The ingredients for inventing the photomultiplier were coming together during the 1920s as the pace of vacuum tube technology accelerated. The primary goal for many, if not most, workers was the need for a practical television camera technology. Television had been pursued with primitive prototypes for decades prior to the 1934 introduction of the first practical camera (the iconoscope). Early prototype television cameras lacked sensitivity. Photomultiplier technology was pursued to enable television camera tubes, such as the iconoscope and (later) the orthicon, to be sensitive enough to be practical. So the stage was set to combine the dual phenomena of photoemission (i.e., the photoelectric effect) with secondary emission, both of which had already been studied and adequately understood, to create a practical photomultiplier.

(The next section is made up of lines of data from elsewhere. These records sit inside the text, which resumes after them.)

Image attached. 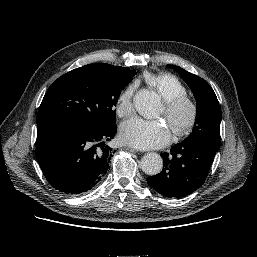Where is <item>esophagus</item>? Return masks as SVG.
Here are the masks:
<instances>
[{
	"label": "esophagus",
	"instance_id": "1",
	"mask_svg": "<svg viewBox=\"0 0 257 257\" xmlns=\"http://www.w3.org/2000/svg\"><path fill=\"white\" fill-rule=\"evenodd\" d=\"M124 149H125L126 151L133 152V153H136V152H137V150H136L135 148H132V147H124Z\"/></svg>",
	"mask_w": 257,
	"mask_h": 257
}]
</instances>
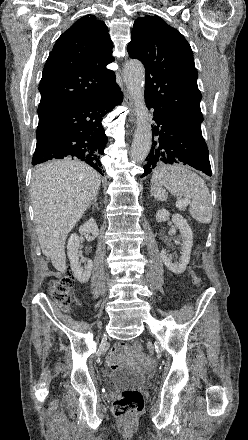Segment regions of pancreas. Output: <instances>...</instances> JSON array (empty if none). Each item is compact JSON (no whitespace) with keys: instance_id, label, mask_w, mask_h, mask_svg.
<instances>
[{"instance_id":"pancreas-1","label":"pancreas","mask_w":248,"mask_h":440,"mask_svg":"<svg viewBox=\"0 0 248 440\" xmlns=\"http://www.w3.org/2000/svg\"><path fill=\"white\" fill-rule=\"evenodd\" d=\"M180 211H184V207L177 206Z\"/></svg>"}]
</instances>
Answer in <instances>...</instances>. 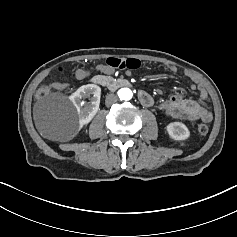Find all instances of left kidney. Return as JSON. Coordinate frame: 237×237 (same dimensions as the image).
<instances>
[{
  "label": "left kidney",
  "mask_w": 237,
  "mask_h": 237,
  "mask_svg": "<svg viewBox=\"0 0 237 237\" xmlns=\"http://www.w3.org/2000/svg\"><path fill=\"white\" fill-rule=\"evenodd\" d=\"M167 132L174 140H185L190 136L188 128L181 122H172L168 124Z\"/></svg>",
  "instance_id": "1"
}]
</instances>
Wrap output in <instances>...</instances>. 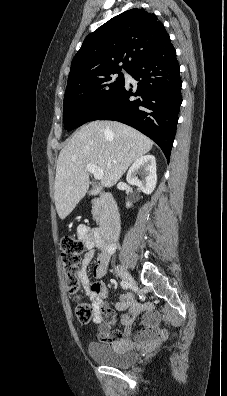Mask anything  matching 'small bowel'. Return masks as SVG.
I'll return each instance as SVG.
<instances>
[{
    "label": "small bowel",
    "mask_w": 227,
    "mask_h": 396,
    "mask_svg": "<svg viewBox=\"0 0 227 396\" xmlns=\"http://www.w3.org/2000/svg\"><path fill=\"white\" fill-rule=\"evenodd\" d=\"M77 233L78 237L85 242L88 250L77 276L85 294L89 297L95 308L93 321L98 325V339L108 343L135 341L140 346L146 348L154 347L165 340L168 336V330L158 327L160 320L159 313L153 309L152 304L139 303L130 294L122 295L114 304L116 310L125 313L120 320L121 327L119 329H112V324L116 321V313L105 303L108 298V288L100 279L106 274L110 258L115 252V245H103L97 238L98 232L86 225L79 226ZM97 248L100 251L96 256V264L93 268V275L96 280L91 282L88 275V265ZM140 315H143L142 324L144 329L134 332L132 325Z\"/></svg>",
    "instance_id": "obj_1"
}]
</instances>
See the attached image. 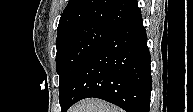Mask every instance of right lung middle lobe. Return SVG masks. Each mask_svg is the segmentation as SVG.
<instances>
[{
	"label": "right lung middle lobe",
	"instance_id": "1",
	"mask_svg": "<svg viewBox=\"0 0 193 112\" xmlns=\"http://www.w3.org/2000/svg\"><path fill=\"white\" fill-rule=\"evenodd\" d=\"M114 31L95 25H83L58 33L56 67L59 74V97L62 106L73 81L88 57Z\"/></svg>",
	"mask_w": 193,
	"mask_h": 112
}]
</instances>
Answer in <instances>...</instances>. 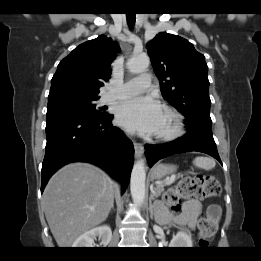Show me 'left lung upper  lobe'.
<instances>
[{
    "mask_svg": "<svg viewBox=\"0 0 261 261\" xmlns=\"http://www.w3.org/2000/svg\"><path fill=\"white\" fill-rule=\"evenodd\" d=\"M147 50L163 97L185 116V124L212 125L204 55L186 39L166 32L148 42Z\"/></svg>",
    "mask_w": 261,
    "mask_h": 261,
    "instance_id": "left-lung-upper-lobe-1",
    "label": "left lung upper lobe"
}]
</instances>
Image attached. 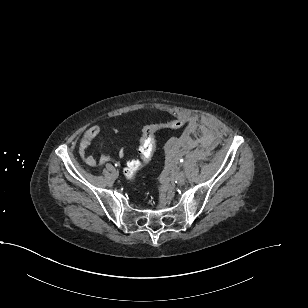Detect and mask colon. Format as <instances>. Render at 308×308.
<instances>
[{
  "label": "colon",
  "mask_w": 308,
  "mask_h": 308,
  "mask_svg": "<svg viewBox=\"0 0 308 308\" xmlns=\"http://www.w3.org/2000/svg\"><path fill=\"white\" fill-rule=\"evenodd\" d=\"M184 124L180 118H174L166 123L150 125L144 128L140 141V158L130 161L125 168V175L132 179L136 172L148 162L154 153L156 147V134L161 129H177Z\"/></svg>",
  "instance_id": "obj_1"
}]
</instances>
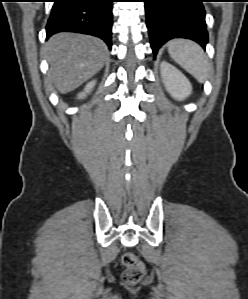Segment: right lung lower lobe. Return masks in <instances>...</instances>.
Segmentation results:
<instances>
[{
  "mask_svg": "<svg viewBox=\"0 0 248 299\" xmlns=\"http://www.w3.org/2000/svg\"><path fill=\"white\" fill-rule=\"evenodd\" d=\"M113 0H54L47 22V38L76 32L101 38L111 48Z\"/></svg>",
  "mask_w": 248,
  "mask_h": 299,
  "instance_id": "obj_1",
  "label": "right lung lower lobe"
}]
</instances>
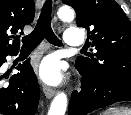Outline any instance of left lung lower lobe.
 <instances>
[{
  "instance_id": "left-lung-lower-lobe-1",
  "label": "left lung lower lobe",
  "mask_w": 131,
  "mask_h": 115,
  "mask_svg": "<svg viewBox=\"0 0 131 115\" xmlns=\"http://www.w3.org/2000/svg\"><path fill=\"white\" fill-rule=\"evenodd\" d=\"M77 69L83 76L82 87L80 92L72 93L68 115H87L116 102L131 101L130 82L105 81L88 75L79 67Z\"/></svg>"
}]
</instances>
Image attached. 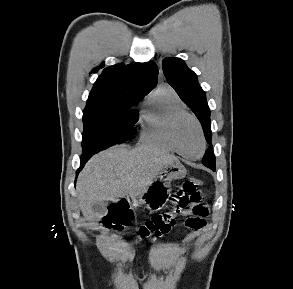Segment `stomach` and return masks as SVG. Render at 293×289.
I'll list each match as a JSON object with an SVG mask.
<instances>
[{
	"instance_id": "obj_1",
	"label": "stomach",
	"mask_w": 293,
	"mask_h": 289,
	"mask_svg": "<svg viewBox=\"0 0 293 289\" xmlns=\"http://www.w3.org/2000/svg\"><path fill=\"white\" fill-rule=\"evenodd\" d=\"M186 173L185 167L179 162L164 166L144 192L132 199V205H144L151 211L162 209L171 195V182L185 177Z\"/></svg>"
}]
</instances>
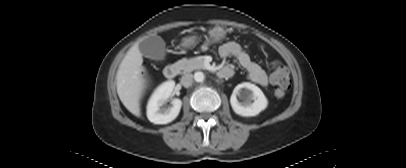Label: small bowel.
I'll return each instance as SVG.
<instances>
[{
  "instance_id": "c3829d8e",
  "label": "small bowel",
  "mask_w": 406,
  "mask_h": 168,
  "mask_svg": "<svg viewBox=\"0 0 406 168\" xmlns=\"http://www.w3.org/2000/svg\"><path fill=\"white\" fill-rule=\"evenodd\" d=\"M214 42H208L203 47L207 48ZM219 55L222 58L235 57L241 67L246 70L249 80L263 87L268 85V77L261 66L253 62L249 54L236 42H226L219 46ZM228 68V67H225Z\"/></svg>"
}]
</instances>
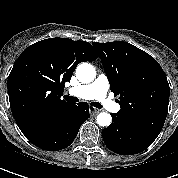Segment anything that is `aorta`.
I'll use <instances>...</instances> for the list:
<instances>
[{
	"mask_svg": "<svg viewBox=\"0 0 178 178\" xmlns=\"http://www.w3.org/2000/svg\"><path fill=\"white\" fill-rule=\"evenodd\" d=\"M96 75L95 68L89 63H81L76 68V78L81 83H90ZM97 123L100 126L108 127L111 124L112 118L109 113L101 112L97 115Z\"/></svg>",
	"mask_w": 178,
	"mask_h": 178,
	"instance_id": "obj_1",
	"label": "aorta"
}]
</instances>
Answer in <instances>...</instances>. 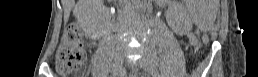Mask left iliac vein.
Instances as JSON below:
<instances>
[{"mask_svg": "<svg viewBox=\"0 0 258 77\" xmlns=\"http://www.w3.org/2000/svg\"><path fill=\"white\" fill-rule=\"evenodd\" d=\"M139 67H141L144 71H146L150 75H157L158 71L154 61L149 57H142L138 61Z\"/></svg>", "mask_w": 258, "mask_h": 77, "instance_id": "4c4485c4", "label": "left iliac vein"}]
</instances>
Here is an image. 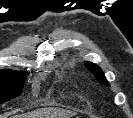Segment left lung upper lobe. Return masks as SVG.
Segmentation results:
<instances>
[{
    "instance_id": "obj_1",
    "label": "left lung upper lobe",
    "mask_w": 133,
    "mask_h": 118,
    "mask_svg": "<svg viewBox=\"0 0 133 118\" xmlns=\"http://www.w3.org/2000/svg\"><path fill=\"white\" fill-rule=\"evenodd\" d=\"M85 66L94 74L98 81L109 86L100 67L91 62H85Z\"/></svg>"
}]
</instances>
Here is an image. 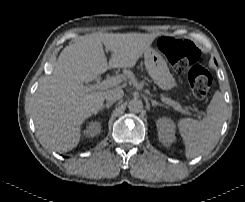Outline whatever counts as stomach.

First photomultiplier, single-stage (early 1934)

The first documented photomultiplier demonstration dates to the early 1934 accomplishments of an RCA group based in Harrison, NJ. Harley Iams and Bernard Salzberg were the first to integrate a photoelectric-effect cathode and single secondary emission amplification stage in a single vacuum envelope and the first to characterize its performance as a photomultiplier with electron amplification gain. These accomplishments were finalized prior to June 1934 as detailed in the manuscript submitted to Proceedings of the Institute of Radio Engineers (Proc. IRE).[7] The device consisted of a semi-cylindrical photocathode, a secondary emitter mounted on the axis, and a collector grid surrounding the secondary emitter. The tube had a gain of about eight and operated at frequencies well above 10 kHz.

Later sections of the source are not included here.